Il procedimento ripartirà nelle nuove sedi, tra cui Pescara, dalle indagini preliminari per cui i magistrati incaricati dovranno riformulare la chiusura delle indagini. Il nome della show girl pescarese Loddo era emerso già nel primo processo Ruby. Durante la requisitoria, nel 2013, il pm Ilda Boccassini fece notare che Loddo era stata «costretta a mentire», nella sua testimonianza, per un «tornaconto personale». La giovane aveva assicurato di essere stata presente al momento del rilascio di Ruby da parte della questura di Milano, la notte del 27 maggio 2010, circostanza smentita dai tabulati. «Loddo in questura non c'era», aveva detto in aula la Boccassini.
La decisione del gup di coinvolgere altri Tribunali è stata accolta con una battuta dal legale di Berlusconi, l'avvocato Franco Coppi. «Ci sono tanti giovani che devono fare pratica, aspiranti avvocati che ora trotteranno per tutta Italia per seguire questi procedimenti», ha detto parlando della posizione dell’ex premier. Battute a parte, «la decisione del giudice va rispettata e non discussa», per Coppi. Il provvedimento del gup ha accolto in parte le richieste delle difese in sede di udienza preliminare, tra cui alcune dei legali di Berlusconi, mentre i pm hanno chiesto che tutto il procedimento restasse a Milano e insistito per la richiesta di rinvio a giudizio di Berlusconi e degli altri.
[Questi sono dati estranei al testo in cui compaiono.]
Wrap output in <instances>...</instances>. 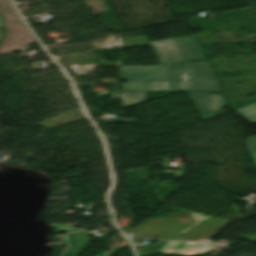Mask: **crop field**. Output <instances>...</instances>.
I'll return each instance as SVG.
<instances>
[{
	"label": "crop field",
	"instance_id": "obj_11",
	"mask_svg": "<svg viewBox=\"0 0 256 256\" xmlns=\"http://www.w3.org/2000/svg\"><path fill=\"white\" fill-rule=\"evenodd\" d=\"M248 151L256 165V136H250L247 140Z\"/></svg>",
	"mask_w": 256,
	"mask_h": 256
},
{
	"label": "crop field",
	"instance_id": "obj_5",
	"mask_svg": "<svg viewBox=\"0 0 256 256\" xmlns=\"http://www.w3.org/2000/svg\"><path fill=\"white\" fill-rule=\"evenodd\" d=\"M212 247L211 243H191L167 241L160 253L174 254L182 253L187 255H200L208 252Z\"/></svg>",
	"mask_w": 256,
	"mask_h": 256
},
{
	"label": "crop field",
	"instance_id": "obj_1",
	"mask_svg": "<svg viewBox=\"0 0 256 256\" xmlns=\"http://www.w3.org/2000/svg\"><path fill=\"white\" fill-rule=\"evenodd\" d=\"M183 214H167L168 218L149 219L131 236L156 235L158 239L208 240L231 221L179 209ZM201 222L203 224H201Z\"/></svg>",
	"mask_w": 256,
	"mask_h": 256
},
{
	"label": "crop field",
	"instance_id": "obj_2",
	"mask_svg": "<svg viewBox=\"0 0 256 256\" xmlns=\"http://www.w3.org/2000/svg\"><path fill=\"white\" fill-rule=\"evenodd\" d=\"M180 76L185 81V91L218 92V83L207 62H183Z\"/></svg>",
	"mask_w": 256,
	"mask_h": 256
},
{
	"label": "crop field",
	"instance_id": "obj_10",
	"mask_svg": "<svg viewBox=\"0 0 256 256\" xmlns=\"http://www.w3.org/2000/svg\"><path fill=\"white\" fill-rule=\"evenodd\" d=\"M251 123H256V103L233 110Z\"/></svg>",
	"mask_w": 256,
	"mask_h": 256
},
{
	"label": "crop field",
	"instance_id": "obj_9",
	"mask_svg": "<svg viewBox=\"0 0 256 256\" xmlns=\"http://www.w3.org/2000/svg\"><path fill=\"white\" fill-rule=\"evenodd\" d=\"M111 99H121L124 108L146 101L143 92L113 93L111 94Z\"/></svg>",
	"mask_w": 256,
	"mask_h": 256
},
{
	"label": "crop field",
	"instance_id": "obj_3",
	"mask_svg": "<svg viewBox=\"0 0 256 256\" xmlns=\"http://www.w3.org/2000/svg\"><path fill=\"white\" fill-rule=\"evenodd\" d=\"M180 64L159 66L119 67L121 80H173L179 79Z\"/></svg>",
	"mask_w": 256,
	"mask_h": 256
},
{
	"label": "crop field",
	"instance_id": "obj_12",
	"mask_svg": "<svg viewBox=\"0 0 256 256\" xmlns=\"http://www.w3.org/2000/svg\"><path fill=\"white\" fill-rule=\"evenodd\" d=\"M0 19H1V16H0Z\"/></svg>",
	"mask_w": 256,
	"mask_h": 256
},
{
	"label": "crop field",
	"instance_id": "obj_6",
	"mask_svg": "<svg viewBox=\"0 0 256 256\" xmlns=\"http://www.w3.org/2000/svg\"><path fill=\"white\" fill-rule=\"evenodd\" d=\"M122 90H177L184 91V82L173 81H128L122 83Z\"/></svg>",
	"mask_w": 256,
	"mask_h": 256
},
{
	"label": "crop field",
	"instance_id": "obj_8",
	"mask_svg": "<svg viewBox=\"0 0 256 256\" xmlns=\"http://www.w3.org/2000/svg\"><path fill=\"white\" fill-rule=\"evenodd\" d=\"M150 45L161 63L182 62L171 39L151 42Z\"/></svg>",
	"mask_w": 256,
	"mask_h": 256
},
{
	"label": "crop field",
	"instance_id": "obj_4",
	"mask_svg": "<svg viewBox=\"0 0 256 256\" xmlns=\"http://www.w3.org/2000/svg\"><path fill=\"white\" fill-rule=\"evenodd\" d=\"M202 121L222 114L226 107L219 94L186 93Z\"/></svg>",
	"mask_w": 256,
	"mask_h": 256
},
{
	"label": "crop field",
	"instance_id": "obj_7",
	"mask_svg": "<svg viewBox=\"0 0 256 256\" xmlns=\"http://www.w3.org/2000/svg\"><path fill=\"white\" fill-rule=\"evenodd\" d=\"M172 41L183 61L204 60L203 53L193 37L173 38Z\"/></svg>",
	"mask_w": 256,
	"mask_h": 256
}]
</instances>
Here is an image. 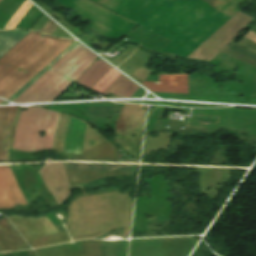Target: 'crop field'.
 <instances>
[{
    "label": "crop field",
    "instance_id": "7",
    "mask_svg": "<svg viewBox=\"0 0 256 256\" xmlns=\"http://www.w3.org/2000/svg\"><path fill=\"white\" fill-rule=\"evenodd\" d=\"M152 92L188 94L187 75H159V82H142Z\"/></svg>",
    "mask_w": 256,
    "mask_h": 256
},
{
    "label": "crop field",
    "instance_id": "4",
    "mask_svg": "<svg viewBox=\"0 0 256 256\" xmlns=\"http://www.w3.org/2000/svg\"><path fill=\"white\" fill-rule=\"evenodd\" d=\"M251 20L252 18L239 12L187 58L210 61L220 53Z\"/></svg>",
    "mask_w": 256,
    "mask_h": 256
},
{
    "label": "crop field",
    "instance_id": "2",
    "mask_svg": "<svg viewBox=\"0 0 256 256\" xmlns=\"http://www.w3.org/2000/svg\"><path fill=\"white\" fill-rule=\"evenodd\" d=\"M96 58L78 44L14 101L26 103L54 100Z\"/></svg>",
    "mask_w": 256,
    "mask_h": 256
},
{
    "label": "crop field",
    "instance_id": "5",
    "mask_svg": "<svg viewBox=\"0 0 256 256\" xmlns=\"http://www.w3.org/2000/svg\"><path fill=\"white\" fill-rule=\"evenodd\" d=\"M39 173L58 205L68 198L70 191L61 163H45Z\"/></svg>",
    "mask_w": 256,
    "mask_h": 256
},
{
    "label": "crop field",
    "instance_id": "12",
    "mask_svg": "<svg viewBox=\"0 0 256 256\" xmlns=\"http://www.w3.org/2000/svg\"><path fill=\"white\" fill-rule=\"evenodd\" d=\"M31 5L32 4L26 0V2L17 10V12L14 14V16L11 18V20L8 22L4 29L15 28V26L28 11Z\"/></svg>",
    "mask_w": 256,
    "mask_h": 256
},
{
    "label": "crop field",
    "instance_id": "6",
    "mask_svg": "<svg viewBox=\"0 0 256 256\" xmlns=\"http://www.w3.org/2000/svg\"><path fill=\"white\" fill-rule=\"evenodd\" d=\"M27 205L11 172L10 166H0V208Z\"/></svg>",
    "mask_w": 256,
    "mask_h": 256
},
{
    "label": "crop field",
    "instance_id": "13",
    "mask_svg": "<svg viewBox=\"0 0 256 256\" xmlns=\"http://www.w3.org/2000/svg\"><path fill=\"white\" fill-rule=\"evenodd\" d=\"M0 102H3V101H0Z\"/></svg>",
    "mask_w": 256,
    "mask_h": 256
},
{
    "label": "crop field",
    "instance_id": "10",
    "mask_svg": "<svg viewBox=\"0 0 256 256\" xmlns=\"http://www.w3.org/2000/svg\"><path fill=\"white\" fill-rule=\"evenodd\" d=\"M139 87L120 75L104 92L107 94L109 92L115 93L116 97H131Z\"/></svg>",
    "mask_w": 256,
    "mask_h": 256
},
{
    "label": "crop field",
    "instance_id": "11",
    "mask_svg": "<svg viewBox=\"0 0 256 256\" xmlns=\"http://www.w3.org/2000/svg\"><path fill=\"white\" fill-rule=\"evenodd\" d=\"M119 74L112 68L92 89L102 93Z\"/></svg>",
    "mask_w": 256,
    "mask_h": 256
},
{
    "label": "crop field",
    "instance_id": "8",
    "mask_svg": "<svg viewBox=\"0 0 256 256\" xmlns=\"http://www.w3.org/2000/svg\"><path fill=\"white\" fill-rule=\"evenodd\" d=\"M17 107L0 108V162L8 161V144Z\"/></svg>",
    "mask_w": 256,
    "mask_h": 256
},
{
    "label": "crop field",
    "instance_id": "3",
    "mask_svg": "<svg viewBox=\"0 0 256 256\" xmlns=\"http://www.w3.org/2000/svg\"><path fill=\"white\" fill-rule=\"evenodd\" d=\"M59 113L42 108H27L22 111L15 130L13 148L35 152L52 149L53 137ZM45 131L40 138L39 132Z\"/></svg>",
    "mask_w": 256,
    "mask_h": 256
},
{
    "label": "crop field",
    "instance_id": "9",
    "mask_svg": "<svg viewBox=\"0 0 256 256\" xmlns=\"http://www.w3.org/2000/svg\"><path fill=\"white\" fill-rule=\"evenodd\" d=\"M110 69L111 67L97 58L76 82L92 88Z\"/></svg>",
    "mask_w": 256,
    "mask_h": 256
},
{
    "label": "crop field",
    "instance_id": "1",
    "mask_svg": "<svg viewBox=\"0 0 256 256\" xmlns=\"http://www.w3.org/2000/svg\"><path fill=\"white\" fill-rule=\"evenodd\" d=\"M72 42L30 32L0 59V97L8 99Z\"/></svg>",
    "mask_w": 256,
    "mask_h": 256
}]
</instances>
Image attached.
Tra gli imputati per i quali è stato chiesto il processo ci sono Karima El Mahoroug alias Ruby, l’ex legale della giovane marocchina, Luca Giuliante, la senatrice di Forza Italia Maria Rosaria Rossi, il giornalista Carlo Rossella e diverse ragazze che hanno partecipato alle serate a Villa San Martino. Per la procura di Milano l’ex premier avrebbe corrotto con assegni circolari, bonifici, contanti, affitti di casa, spese mediche, contratti di lavoro fittizi, i testimoni del processo che si è concluso con la sua assoluzione sancita dalla Cassazione per le accuse di concussione e prostituzione minorile. A Ruby e alle “olgettine” sarebbero andati 10 milioni.